Time: 10:44pm
Mood: slightly tired
Song of the moment: The Arcade Fire - Neighbourhood #3
Happy Mother's Day to all you mother's out there :D I went to 2 mother's day celebrations this weekend :) One for Jimmy's mom (went out for dimsum) and of course, my mom :D For my mom this year Kathy and I (and Jimmy.. of course he joined in the fun) made dinner for my mom. And as a gift, we did a knock-off of something they sell on discoverychannel.com. Basically what it is is a picture frame that hold a picture of your dog and a mold that contains the paw imprint of your pet. It sells for about $50 but Kathy and I were pretty sure we could make a cheaper replica of it. I had bought a frame from an Umbra sale 2 years back and it was deep enough to hold a 3D mold of Pepper's paw print. I think making the knockoff cost us a total of $30 so we saved $20! haha! My mom loved the gift..and the meal :D so mother's day was a success! Hooray!
So this whole week I stayed in the T-dot to do work. But did I get much done? Not really. Partially because I strained my back AND my hand from typing (my hand was swollen.. and it still is! I couldn't even paddle at my dragonboat pratice this past saturday! I was so upset!). Actually I shouldn't be typing too much now but oh well!. I managed to go shopping again after that trip to Vaughn Mills... and I managed to buy this really nice red halter from Mexx. I've been looking for a red top like that ever since I got those pretty red shoes I got last year :D I've already made good use of it! I wore it out to me and Jimmy's anniversary celebration :)

**Task statement:** Copy out the blog entry starting at "So this whole" and stopping after "anniversary celebration :)", swapping "Mexx" for "H&M".

**Source data:**
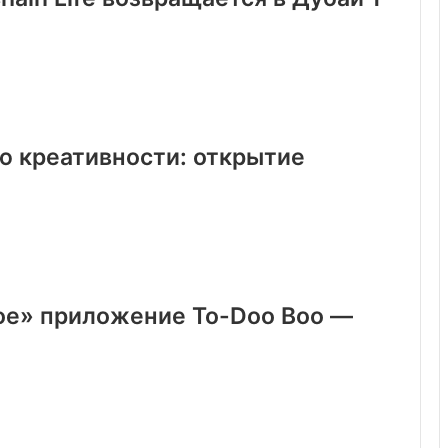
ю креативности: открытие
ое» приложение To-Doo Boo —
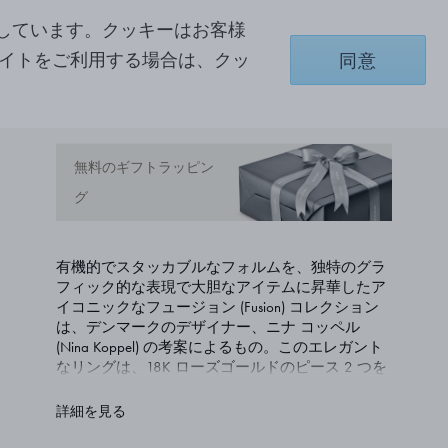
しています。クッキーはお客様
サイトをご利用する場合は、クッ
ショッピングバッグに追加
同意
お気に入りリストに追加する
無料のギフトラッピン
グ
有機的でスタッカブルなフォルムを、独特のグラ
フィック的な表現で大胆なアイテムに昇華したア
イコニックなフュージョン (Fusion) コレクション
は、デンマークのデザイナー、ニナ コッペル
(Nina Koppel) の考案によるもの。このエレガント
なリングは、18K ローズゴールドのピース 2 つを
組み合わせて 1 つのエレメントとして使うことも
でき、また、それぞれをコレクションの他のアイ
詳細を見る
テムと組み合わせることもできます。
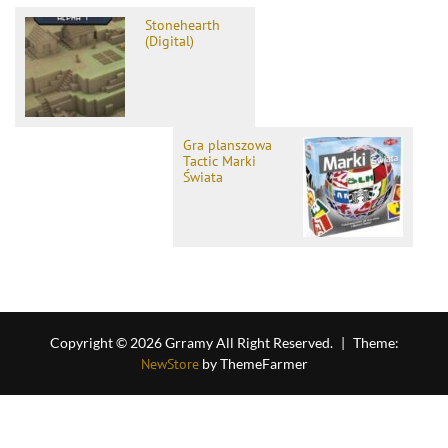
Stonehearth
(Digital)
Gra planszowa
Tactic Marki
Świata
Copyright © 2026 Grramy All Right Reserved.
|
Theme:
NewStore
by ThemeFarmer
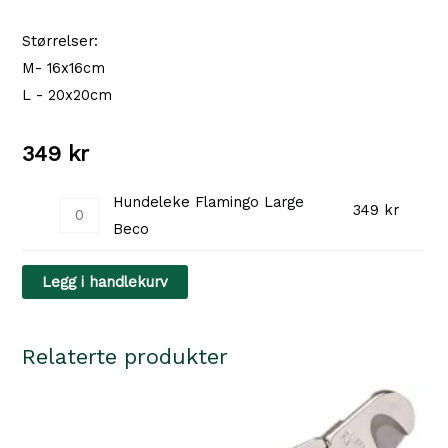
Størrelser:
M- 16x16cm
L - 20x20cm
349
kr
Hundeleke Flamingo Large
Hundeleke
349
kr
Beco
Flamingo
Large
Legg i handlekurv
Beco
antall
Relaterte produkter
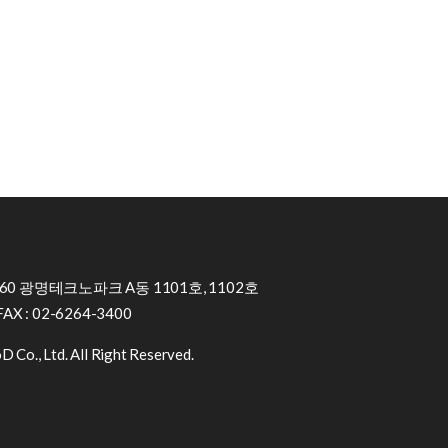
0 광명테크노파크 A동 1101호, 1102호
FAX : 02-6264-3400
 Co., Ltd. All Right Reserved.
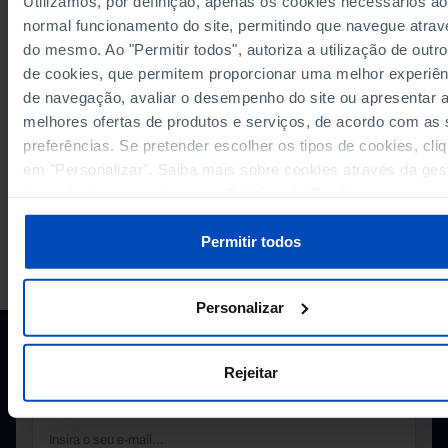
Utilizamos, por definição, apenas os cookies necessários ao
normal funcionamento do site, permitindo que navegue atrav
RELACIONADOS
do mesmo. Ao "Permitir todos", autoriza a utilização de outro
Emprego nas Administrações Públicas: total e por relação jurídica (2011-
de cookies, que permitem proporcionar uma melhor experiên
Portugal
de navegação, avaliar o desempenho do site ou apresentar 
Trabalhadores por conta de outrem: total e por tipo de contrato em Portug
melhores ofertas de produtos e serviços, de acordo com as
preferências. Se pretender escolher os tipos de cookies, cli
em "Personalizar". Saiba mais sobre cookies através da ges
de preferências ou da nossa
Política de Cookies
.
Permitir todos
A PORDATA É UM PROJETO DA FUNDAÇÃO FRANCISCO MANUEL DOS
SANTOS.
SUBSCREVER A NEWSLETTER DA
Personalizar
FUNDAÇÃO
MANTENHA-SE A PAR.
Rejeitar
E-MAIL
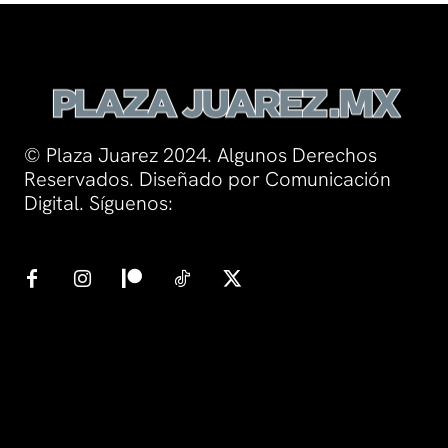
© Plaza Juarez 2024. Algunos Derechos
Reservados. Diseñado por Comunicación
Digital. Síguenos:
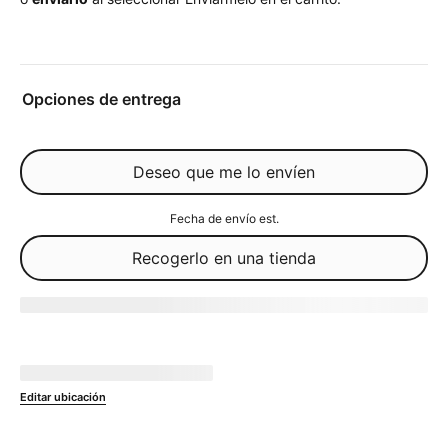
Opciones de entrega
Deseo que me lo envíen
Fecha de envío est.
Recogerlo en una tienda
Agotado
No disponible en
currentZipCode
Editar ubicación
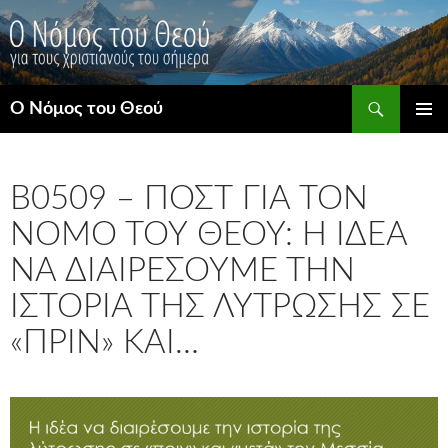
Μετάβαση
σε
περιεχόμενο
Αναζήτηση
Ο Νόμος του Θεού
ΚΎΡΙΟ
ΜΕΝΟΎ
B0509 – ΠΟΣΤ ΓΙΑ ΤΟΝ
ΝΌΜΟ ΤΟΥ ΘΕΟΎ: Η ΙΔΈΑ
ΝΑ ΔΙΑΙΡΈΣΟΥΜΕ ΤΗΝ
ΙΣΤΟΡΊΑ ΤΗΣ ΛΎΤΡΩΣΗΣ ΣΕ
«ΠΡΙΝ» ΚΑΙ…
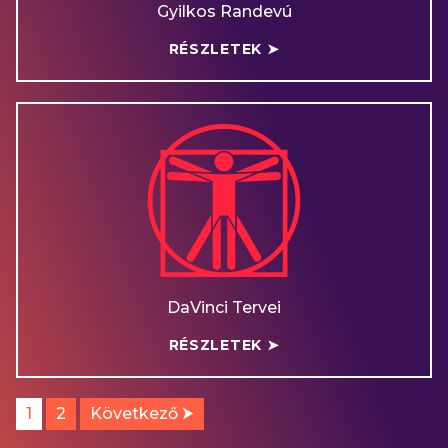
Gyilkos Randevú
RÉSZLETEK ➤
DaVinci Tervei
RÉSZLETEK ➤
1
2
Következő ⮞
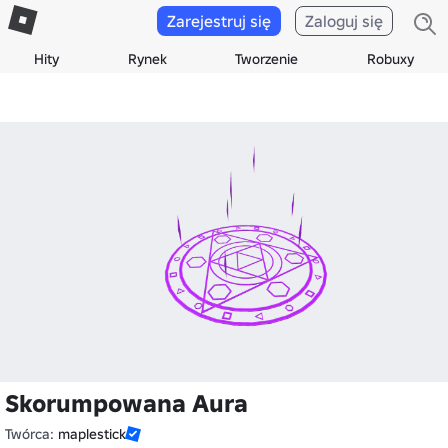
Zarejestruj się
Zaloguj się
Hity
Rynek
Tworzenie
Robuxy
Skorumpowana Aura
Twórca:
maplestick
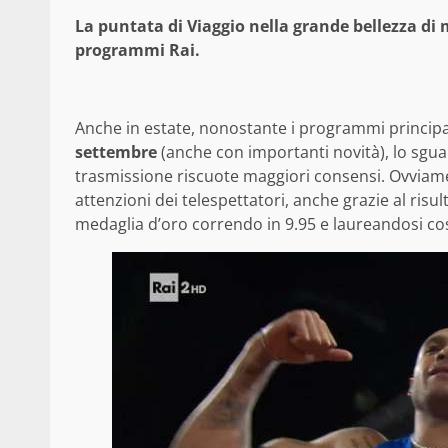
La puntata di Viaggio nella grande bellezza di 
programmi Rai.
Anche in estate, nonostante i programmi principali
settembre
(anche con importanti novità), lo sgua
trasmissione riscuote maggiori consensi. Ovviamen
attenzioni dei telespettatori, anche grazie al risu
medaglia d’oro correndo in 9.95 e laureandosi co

**Output for this exercise:**
So this whole week I stayed in the T-dot to do work. But did I get much done? Not really. Partially because I strained my back AND my hand from typing (my hand was swollen.. and it still is! I couldn't even paddle at my dragonboat pratice this past saturday! I was so upset!). Actually I shouldn't be typing too much now but oh well!. I managed to go shopping again after that trip to Vaughn Mills... and I managed to buy this really nice red halter from H&M. I've been looking for a red top like that ever since I got those pretty red shoes I got last year :D I've already made good use of it! I wore it out to me and Jimmy's anniversary celebration :)